My wife called me on a recent morning to inform me that Lisa Phillips passed away earlier in the week. I had not seen Lisa for a few years and wasn't even aware that she was ill, so the news came as quite a shock.

I can't say that Lisa was a good friend, but regardless, she had been a part of my life since 2003 when we served together on the Long Grove Plan Commission for five years.

During our tenure on the Plan Commission, we would agree on issues about half the time, sometimes arguing over minutia that, in retrospect, was not worth the aggravation, but seemed important at the time. Since then, we would stay in touch, seeing each other around town and at various events. Sometimes it would be when Lisa would shop at our store in Long Grove for various gifts, giving us a chance to catch up on life.

Her daughter was injured in a soccer accident and as a dedicated mother, she researched, made countless phone calls, found every way conceivable to help her daughter recover as best she could. This was the relentless and tenacious Lisa I had come to know.

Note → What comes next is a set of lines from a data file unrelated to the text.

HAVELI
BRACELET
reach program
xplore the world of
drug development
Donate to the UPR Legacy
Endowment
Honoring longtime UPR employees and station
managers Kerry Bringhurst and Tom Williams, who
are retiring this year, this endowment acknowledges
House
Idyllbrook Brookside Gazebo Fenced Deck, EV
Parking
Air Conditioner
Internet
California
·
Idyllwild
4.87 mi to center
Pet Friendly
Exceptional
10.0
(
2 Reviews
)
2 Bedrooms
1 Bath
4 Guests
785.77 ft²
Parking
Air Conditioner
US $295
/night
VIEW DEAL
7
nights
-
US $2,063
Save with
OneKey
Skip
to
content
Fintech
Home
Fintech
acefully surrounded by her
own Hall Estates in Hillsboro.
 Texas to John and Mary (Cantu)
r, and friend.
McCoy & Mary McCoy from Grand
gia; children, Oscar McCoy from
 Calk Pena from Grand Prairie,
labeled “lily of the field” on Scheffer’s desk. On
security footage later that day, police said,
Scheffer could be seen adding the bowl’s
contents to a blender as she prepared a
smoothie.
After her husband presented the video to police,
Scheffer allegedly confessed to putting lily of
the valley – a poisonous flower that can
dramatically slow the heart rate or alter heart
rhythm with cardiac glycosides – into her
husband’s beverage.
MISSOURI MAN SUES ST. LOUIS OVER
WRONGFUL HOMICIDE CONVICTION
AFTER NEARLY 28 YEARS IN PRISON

Both around town and on the Plan Commission, the one thing I could always count on was a passionate and vociferous response to almost any issue. There was no middle ground with Lisa. I can also be a rather stubborn person, and this mutual characteristic would, on occasion, lead to great frustration on both our parts.

My reason for writing this today is not as much a eulogy but as the marking of an era that seems to be passing us by. As noted, Lisa Phillips was an extremely passionate person who rarely held back her thoughts or opinions, yet even when I was on the other side of the fence from those opinions, I knew that we would always be OK with our differences. Regardless of how we felt about issues, we continued to communicate, mainly because we had a great mutual respect and we knew that we both loved our community.

In the world today, this kind of interaction is becoming rare. When people differ in their perspectives, it seems that the other person is written off and shut out. We turn our backs on those who hold a point of view that doesn't match our own. And when that happens, which it does way too often, we all lose. When Lisa and I were on the Plan Commission, there may have been one or two people in Long Grove who viewed me as unworthy of their time. Today, there are probably a dozen or more who hold me in contempt. I only mention this because I long for the days when Lisa and I could have a vehement disagreement and know that it was not personal, just a matter of seeing the world in differing ways, and that everything would be all right.

So I will miss Lisa, both as the good, kind person I knew and as an icon of a time when those who might otherwise find fault with one another, would instead, find friendship. We are all diminished by her passing.

Tobin Fraley, of Mundelein, is a photographer, co-founder of the Long Grove Arts & Music Council and a former Long Grove Plan Commission member.